Home home home.

Posted by Mrs. Kite | Posted in | Posted on Wednesday, June 15, 2011

This is my first day back home. Yesterday night was not very significant in a being-home-acknowledgment way. Still.
I wake up to see the white tall ceiling. 'This is not my ceiling' I say to myself.
It feels a lot hotter, the room is bigger, and there's a large window which I finally recognize as my old house. My 'real' house, the house I left but never abandoned.
I tell myself it's going to be a reading summer, I see the book by my side, but instead I grab my iPod and listen to some music.
Finally, when I feel too hot, I get out of bed.
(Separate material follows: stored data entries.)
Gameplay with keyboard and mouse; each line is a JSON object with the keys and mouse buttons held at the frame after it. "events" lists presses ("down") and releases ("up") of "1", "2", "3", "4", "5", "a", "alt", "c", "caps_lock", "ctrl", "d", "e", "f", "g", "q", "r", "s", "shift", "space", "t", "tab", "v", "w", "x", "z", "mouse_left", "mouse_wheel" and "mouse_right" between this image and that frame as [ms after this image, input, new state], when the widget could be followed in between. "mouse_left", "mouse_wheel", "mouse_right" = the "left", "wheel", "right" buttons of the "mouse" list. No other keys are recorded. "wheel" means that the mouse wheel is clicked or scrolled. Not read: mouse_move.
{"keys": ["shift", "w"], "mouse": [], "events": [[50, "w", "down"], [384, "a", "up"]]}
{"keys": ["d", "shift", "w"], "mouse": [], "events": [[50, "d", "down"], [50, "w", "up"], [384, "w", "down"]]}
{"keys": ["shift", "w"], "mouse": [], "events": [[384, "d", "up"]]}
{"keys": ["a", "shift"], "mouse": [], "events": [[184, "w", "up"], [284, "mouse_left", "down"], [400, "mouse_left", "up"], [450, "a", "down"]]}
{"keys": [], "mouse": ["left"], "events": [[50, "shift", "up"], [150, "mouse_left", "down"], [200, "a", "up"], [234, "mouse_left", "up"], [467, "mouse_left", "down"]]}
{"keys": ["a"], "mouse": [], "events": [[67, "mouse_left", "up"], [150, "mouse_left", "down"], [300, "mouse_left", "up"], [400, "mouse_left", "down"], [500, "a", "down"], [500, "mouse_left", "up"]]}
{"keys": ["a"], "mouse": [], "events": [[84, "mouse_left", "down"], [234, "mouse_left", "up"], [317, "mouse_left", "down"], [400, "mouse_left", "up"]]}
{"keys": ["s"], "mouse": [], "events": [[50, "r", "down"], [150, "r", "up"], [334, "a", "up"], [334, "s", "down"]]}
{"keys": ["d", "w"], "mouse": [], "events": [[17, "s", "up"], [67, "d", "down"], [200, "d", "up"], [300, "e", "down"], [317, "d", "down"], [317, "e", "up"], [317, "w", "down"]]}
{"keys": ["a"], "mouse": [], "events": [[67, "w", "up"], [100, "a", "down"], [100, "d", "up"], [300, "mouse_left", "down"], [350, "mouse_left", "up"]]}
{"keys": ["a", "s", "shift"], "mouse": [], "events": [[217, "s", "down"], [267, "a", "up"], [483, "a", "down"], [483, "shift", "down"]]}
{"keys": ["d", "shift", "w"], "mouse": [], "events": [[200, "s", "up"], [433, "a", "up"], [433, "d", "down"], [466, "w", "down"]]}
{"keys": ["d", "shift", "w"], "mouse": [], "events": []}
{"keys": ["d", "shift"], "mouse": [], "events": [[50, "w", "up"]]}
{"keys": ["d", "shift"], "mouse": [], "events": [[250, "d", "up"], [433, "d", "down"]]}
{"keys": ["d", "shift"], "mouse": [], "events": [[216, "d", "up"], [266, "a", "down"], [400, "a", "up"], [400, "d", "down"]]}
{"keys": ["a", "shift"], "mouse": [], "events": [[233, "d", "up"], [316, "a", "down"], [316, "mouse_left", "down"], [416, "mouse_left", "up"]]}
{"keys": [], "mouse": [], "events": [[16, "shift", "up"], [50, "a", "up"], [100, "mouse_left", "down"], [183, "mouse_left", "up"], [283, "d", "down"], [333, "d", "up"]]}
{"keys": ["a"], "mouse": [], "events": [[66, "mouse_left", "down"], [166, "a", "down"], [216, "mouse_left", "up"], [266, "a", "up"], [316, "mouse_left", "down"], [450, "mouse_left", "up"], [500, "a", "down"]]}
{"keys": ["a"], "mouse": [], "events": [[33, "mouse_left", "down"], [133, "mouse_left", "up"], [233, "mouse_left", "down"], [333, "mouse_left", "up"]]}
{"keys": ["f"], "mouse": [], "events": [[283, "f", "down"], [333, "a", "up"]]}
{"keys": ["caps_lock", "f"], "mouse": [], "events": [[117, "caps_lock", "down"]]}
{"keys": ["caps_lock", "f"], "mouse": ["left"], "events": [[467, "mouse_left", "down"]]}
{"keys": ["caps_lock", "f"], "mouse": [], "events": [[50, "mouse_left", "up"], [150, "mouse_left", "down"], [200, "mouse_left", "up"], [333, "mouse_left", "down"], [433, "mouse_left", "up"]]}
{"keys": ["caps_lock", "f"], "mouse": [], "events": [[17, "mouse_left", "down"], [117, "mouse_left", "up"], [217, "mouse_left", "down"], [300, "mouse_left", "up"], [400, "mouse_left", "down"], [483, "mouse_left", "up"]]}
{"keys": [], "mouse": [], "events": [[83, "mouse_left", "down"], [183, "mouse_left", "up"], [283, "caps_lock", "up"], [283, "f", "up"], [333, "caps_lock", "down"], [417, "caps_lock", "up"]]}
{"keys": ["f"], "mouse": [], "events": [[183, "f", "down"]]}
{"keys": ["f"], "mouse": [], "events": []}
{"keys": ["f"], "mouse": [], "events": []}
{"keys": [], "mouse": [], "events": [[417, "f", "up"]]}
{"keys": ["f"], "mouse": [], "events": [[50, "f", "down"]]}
I go to the TV and watch some quality comedies with my brother as I grab some cereal.
And for a while, just for a little while, it is as if I never left... then, I can't find the sugar in the kitchen, or the cables for the stereo.
I realize I don't live here anymore.

Comments (1)

air mouthfuls, but backwards . i suppose these kind of realizations both kill you and resurrect you don't they? while change signs may elude your perception, this instants exist like ghosts of the present, reminding you you're not the same you were yesterday, foreshadowing change and never going back to where you once were.

what happens years/lives later when you go back? do ghosts become so old an reminiscing, they welcome you with the warm wind of nostalgia? and so you wonder which things from today will one day haunt you, closing this never ending loop of departure/discovery.